The crucial principle they must understand is that as a doctor they have the choice of saying no, indeed a duty to say no if they believe what they are being advised to do the wrong thing. They must be prepared to justify their decision as doctors always have been in the past, but a doctor is never wrong just because he hasn’t followed a rule. What is wrong for a doctor is to follow a rule blindly when professional judgement, based on a human understanding of the whole situation ought to have overruled it.

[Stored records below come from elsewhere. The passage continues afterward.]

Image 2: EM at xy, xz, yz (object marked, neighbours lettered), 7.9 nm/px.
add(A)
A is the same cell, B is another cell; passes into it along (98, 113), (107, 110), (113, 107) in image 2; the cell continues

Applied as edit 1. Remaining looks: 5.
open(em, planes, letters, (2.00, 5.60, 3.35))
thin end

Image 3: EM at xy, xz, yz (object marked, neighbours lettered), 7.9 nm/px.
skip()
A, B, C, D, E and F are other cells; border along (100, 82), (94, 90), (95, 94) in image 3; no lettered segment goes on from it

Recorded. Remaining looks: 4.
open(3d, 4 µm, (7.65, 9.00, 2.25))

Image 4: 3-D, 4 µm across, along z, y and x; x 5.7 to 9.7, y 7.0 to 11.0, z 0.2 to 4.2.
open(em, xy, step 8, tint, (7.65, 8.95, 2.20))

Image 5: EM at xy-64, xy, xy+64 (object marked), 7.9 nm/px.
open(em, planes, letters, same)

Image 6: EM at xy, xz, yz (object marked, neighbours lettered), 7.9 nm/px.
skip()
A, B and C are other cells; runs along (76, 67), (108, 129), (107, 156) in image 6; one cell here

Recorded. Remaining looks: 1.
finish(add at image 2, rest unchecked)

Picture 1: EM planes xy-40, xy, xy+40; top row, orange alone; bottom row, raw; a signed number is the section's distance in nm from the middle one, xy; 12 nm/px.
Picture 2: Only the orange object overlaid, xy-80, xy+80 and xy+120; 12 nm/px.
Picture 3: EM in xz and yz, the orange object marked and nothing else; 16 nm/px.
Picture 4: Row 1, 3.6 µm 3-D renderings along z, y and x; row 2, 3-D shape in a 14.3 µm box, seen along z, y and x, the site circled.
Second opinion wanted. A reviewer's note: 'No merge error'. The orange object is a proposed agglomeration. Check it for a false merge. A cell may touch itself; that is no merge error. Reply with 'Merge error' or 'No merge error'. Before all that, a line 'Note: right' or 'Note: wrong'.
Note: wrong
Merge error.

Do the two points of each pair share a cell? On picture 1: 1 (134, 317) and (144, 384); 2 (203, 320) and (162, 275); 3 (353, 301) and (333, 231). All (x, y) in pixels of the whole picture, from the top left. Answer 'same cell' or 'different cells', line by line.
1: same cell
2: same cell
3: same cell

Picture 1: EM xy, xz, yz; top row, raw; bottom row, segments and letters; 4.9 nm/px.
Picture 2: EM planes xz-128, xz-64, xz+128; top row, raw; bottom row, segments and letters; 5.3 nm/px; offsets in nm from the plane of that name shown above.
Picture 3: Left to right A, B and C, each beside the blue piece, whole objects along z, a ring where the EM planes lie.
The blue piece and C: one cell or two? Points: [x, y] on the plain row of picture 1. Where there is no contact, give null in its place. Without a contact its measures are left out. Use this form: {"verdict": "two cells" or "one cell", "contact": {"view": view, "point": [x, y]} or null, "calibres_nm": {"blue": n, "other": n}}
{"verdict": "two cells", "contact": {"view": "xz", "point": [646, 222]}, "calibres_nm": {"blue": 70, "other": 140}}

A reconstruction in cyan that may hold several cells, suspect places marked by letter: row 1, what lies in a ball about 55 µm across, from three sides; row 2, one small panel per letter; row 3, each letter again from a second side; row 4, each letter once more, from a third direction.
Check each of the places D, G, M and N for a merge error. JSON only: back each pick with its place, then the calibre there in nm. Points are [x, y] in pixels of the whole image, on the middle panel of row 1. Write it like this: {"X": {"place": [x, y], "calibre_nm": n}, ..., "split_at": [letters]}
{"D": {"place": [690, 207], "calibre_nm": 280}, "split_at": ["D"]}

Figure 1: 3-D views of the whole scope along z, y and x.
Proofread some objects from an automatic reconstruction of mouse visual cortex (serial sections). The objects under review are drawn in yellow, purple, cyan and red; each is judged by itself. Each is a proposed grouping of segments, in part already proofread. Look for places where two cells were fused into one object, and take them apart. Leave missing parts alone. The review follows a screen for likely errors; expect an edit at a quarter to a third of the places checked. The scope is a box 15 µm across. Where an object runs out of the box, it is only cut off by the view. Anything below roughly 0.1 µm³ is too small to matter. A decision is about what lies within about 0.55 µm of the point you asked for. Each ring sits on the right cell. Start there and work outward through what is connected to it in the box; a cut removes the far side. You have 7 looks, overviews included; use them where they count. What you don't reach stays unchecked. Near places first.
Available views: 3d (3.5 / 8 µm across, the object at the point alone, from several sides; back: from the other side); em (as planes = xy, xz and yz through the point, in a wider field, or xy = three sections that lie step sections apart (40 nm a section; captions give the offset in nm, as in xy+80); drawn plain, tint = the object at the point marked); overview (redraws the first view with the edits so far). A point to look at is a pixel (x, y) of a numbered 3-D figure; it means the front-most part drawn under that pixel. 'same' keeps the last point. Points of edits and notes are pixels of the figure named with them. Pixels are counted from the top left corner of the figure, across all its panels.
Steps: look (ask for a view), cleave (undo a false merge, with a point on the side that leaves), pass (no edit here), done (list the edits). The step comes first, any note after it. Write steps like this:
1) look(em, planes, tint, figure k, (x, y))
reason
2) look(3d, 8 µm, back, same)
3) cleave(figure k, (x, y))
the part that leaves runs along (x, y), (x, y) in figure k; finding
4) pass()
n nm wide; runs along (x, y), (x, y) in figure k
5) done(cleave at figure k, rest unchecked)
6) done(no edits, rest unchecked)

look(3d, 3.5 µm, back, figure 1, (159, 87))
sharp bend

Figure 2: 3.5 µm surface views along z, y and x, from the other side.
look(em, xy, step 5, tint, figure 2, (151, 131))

It is time to put the emphasis back on Understanding-based medicine and make sure it is restored to its rightful place, with Evidence-based medicine as its (albeit powerful) tool, not the other way round. It is time to restore the NHS executive to its rightful place, as servant and facilitator of medicine, not the other way round. Otherwise there is a real risk of a generation of rule-following pseudo-doctors growing up who cannot see the point of going to the colossal life-long discipline of maintaining that internal representation of the corpus of medical knowledge because they are constantly second-guessed by the system. And then when something new turns up – something which hasn’t been thought of – like the two parts of the Mars probe which didn’t work together because the different development sites used different units, or like that wobble on the millennium bridge, there will be nobody around who understands the basics of the situation, everybody’s expertise will lie in dealing cleverly with the interface, not the real thing. That’s what I mean by the dangers of fly-by-wire life.
Education Education Education
Vocational training is and always was a misnomer anyway, GP registrars need education, not training. Training is what you do to a performing animal, and even that is well on the way to being made illegal. Education is open and building, training is closed. Almost anything at all is a legitimate part of the education of a GP so that he or she becomes a fully rounded professional – the explanation for another surprising fact – the fact that so many excellent GPs, I suspect some of you here, came to general practice by routes that are barred in the brace new world.
Without this human breadth the doctor isn’t a doctor in the semi-mystic sense that patients expect and which produces so much of the potency of the ‘drug’ that Balint so rightly said they are. Doctors occupy a natural niche in all societies and at all times in history and neither they or governments are free to change that role. Retaining that role whilst enhancing it with the colossal benefits of modern technology is our greatest challenge. And we must teach society to respect the role and to give doctors the space they need to fulfil it properly, which means exposing the folly the Utopian illusion, e.g. by realising that the slogan you can’t be too careful is absurd – of course you can be too careful! - and restoring to independent professionals the respect that they deserve - requiring them to switch off their common sense is the height of folly. Because the world needs the human qualities of its professionals more today than it has ever done because our current naïve infatuation with information technology is putting us in mortal danger of losing them.